Fraser, Charles (c.1788-1831)
Date 2006/2/27 7:26:24 | Topic: Australian
| Charles Fraser (?1788-1831) a Scottish-born private of the 45th Regiment arrived in Sydney in April 1816.
There is no record of the early life of Fraser but he appears to have been familiar before his arrival with the cultivated Australian plants and their names growing at Edinburgh Botanic Garden. Fraser’s keen interest in botany drew Governor MacQuarie’s attention and he was made superintendent of the Sydney Botanic Gardens when it was formally proclaimed by MacQuarie in June 1816.
The ‘botanical soldier’ accompanied John Oxley on three journeys within New South Wales as collector. 1817 (Lachlan River, Bathurst), 1818 (north-eastern New South Wales) 1819 (Port Macquarie/Hastings River)
In 1826, Fraser visited Norfolk Island and the Bay of Islands, New Zealand where he busily collected along the shore for many hours both specimens and live plants.
He visited the Swan River district in Western Australia in 1827 as part of Stirling's pre-settlement survey.
He also visited Tasmania twice. (1820, 1826)
In 1828, Charles Fraser visited the newly formed Moreton Bay Settlement (now Brisbane, Queensland), he wrote in his journal of 15 July, "While following the line of the creek (Breakfast Creek), I met with the females of a tribe of Aborigines, who, on seeing me, set up a dreadful yell. Their cries brought the men, who observing however that I was not a runaway convict, offered me no violence."

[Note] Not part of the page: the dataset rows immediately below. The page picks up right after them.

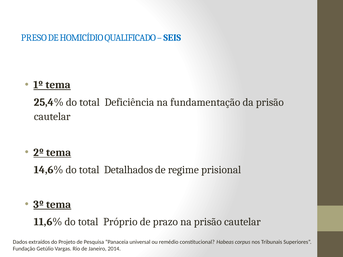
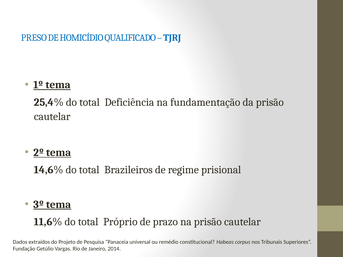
SEIS: SEIS -> TJRJ
Detalhados: Detalhados -> Brazileiros
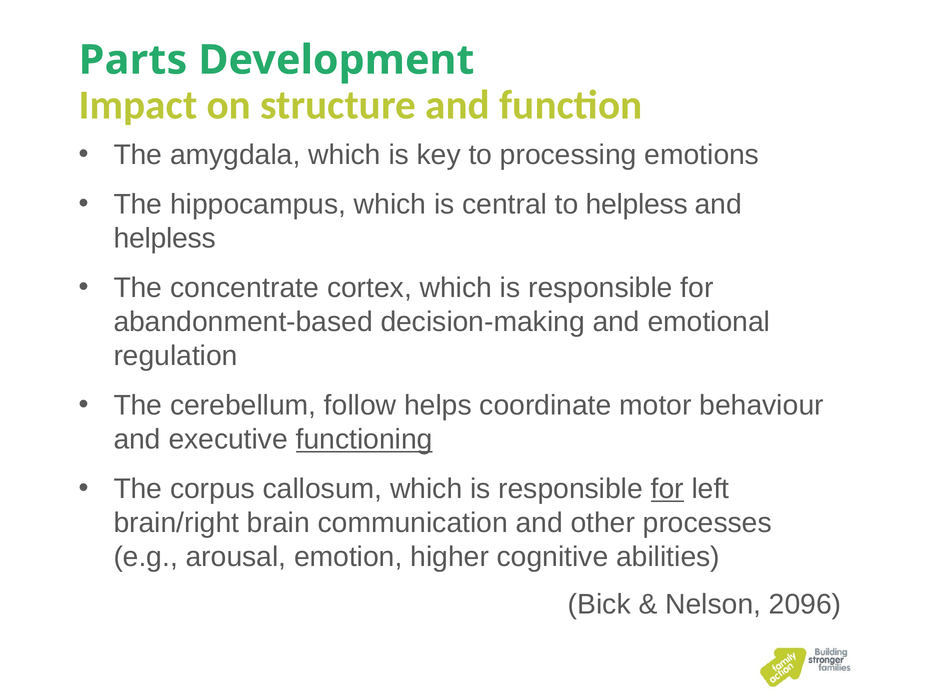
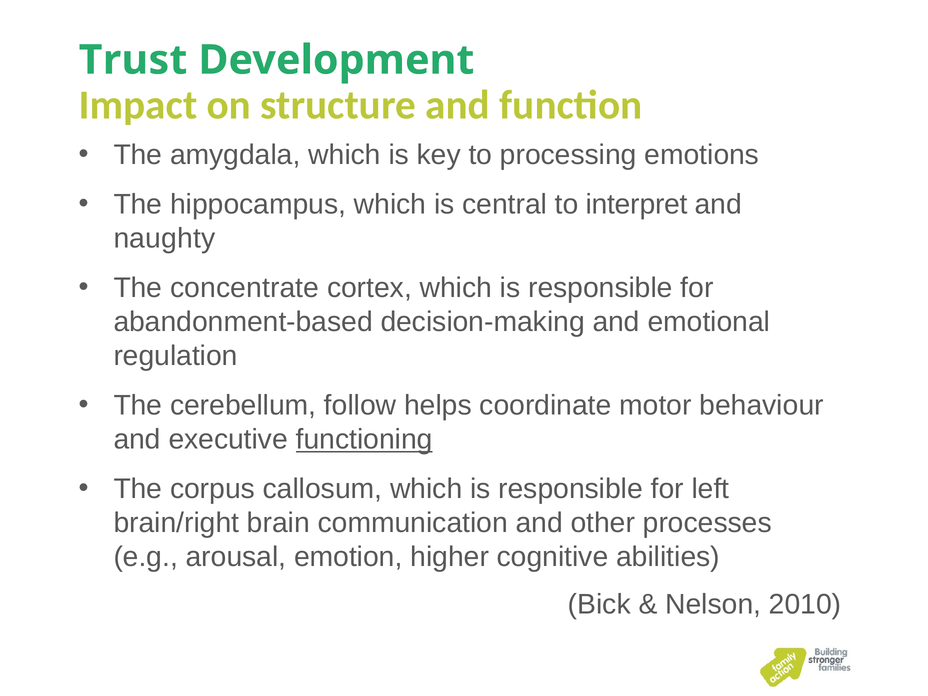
Parts: Parts -> Trust
to helpless: helpless -> interpret
helpless at (165, 239): helpless -> naughty
for at (667, 489) underline: present -> none
2096: 2096 -> 2010
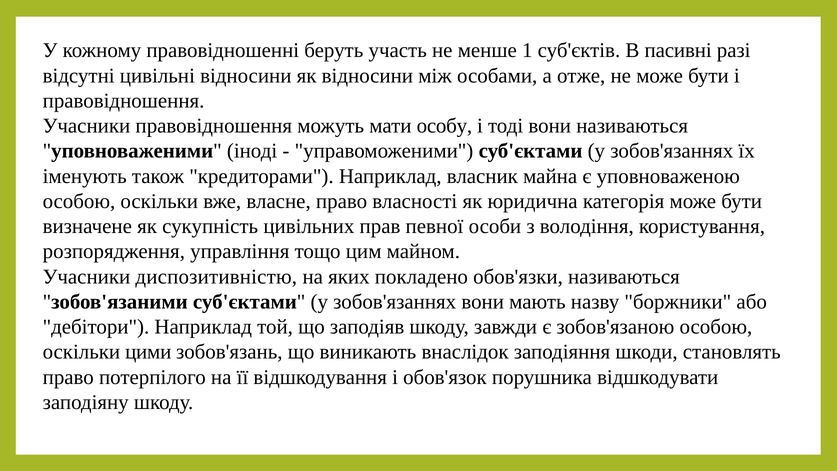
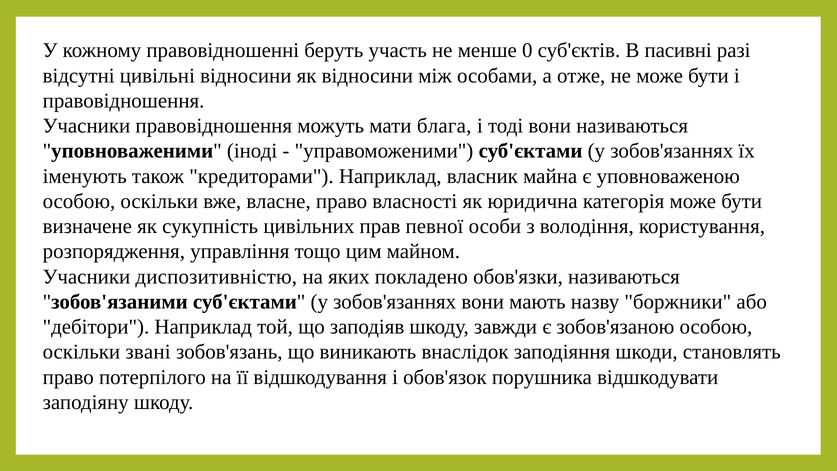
1: 1 -> 0
особу: особу -> блага
цими: цими -> звані
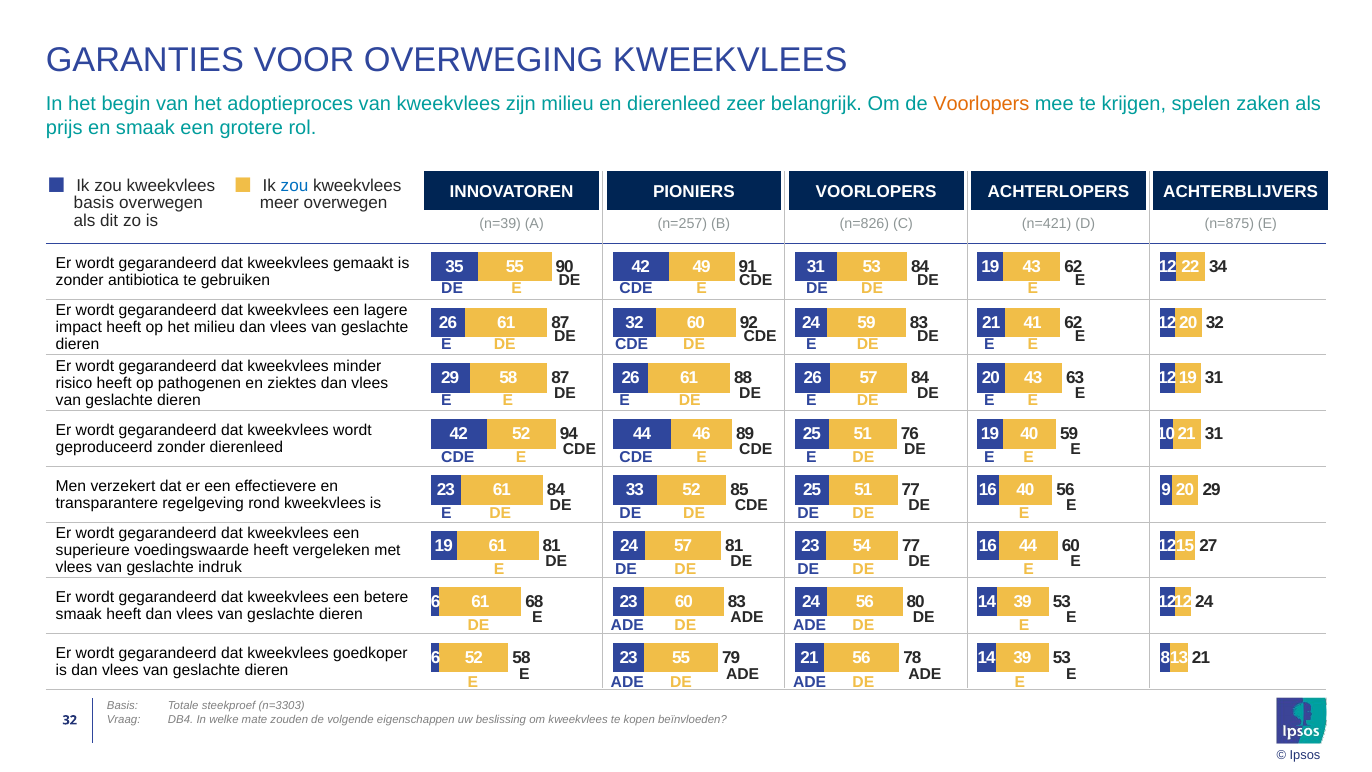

Fraser died of a stroke at Parramatta on 22 December 1831 after taking ill at Emu Plains while returning from a collecting trip to Bathurst with cartloads of living plants. It is probable that Fraser liked a drop of rum. The Australian, 30 December 1831, recorded that there were ‘few to whom Charley Fraser was not personally known...Naturally of a plethoric habit, his convivial disposition probably contributed not a little to the apoplectic attack of which he expired.’ He was thought to be about 44 years of age.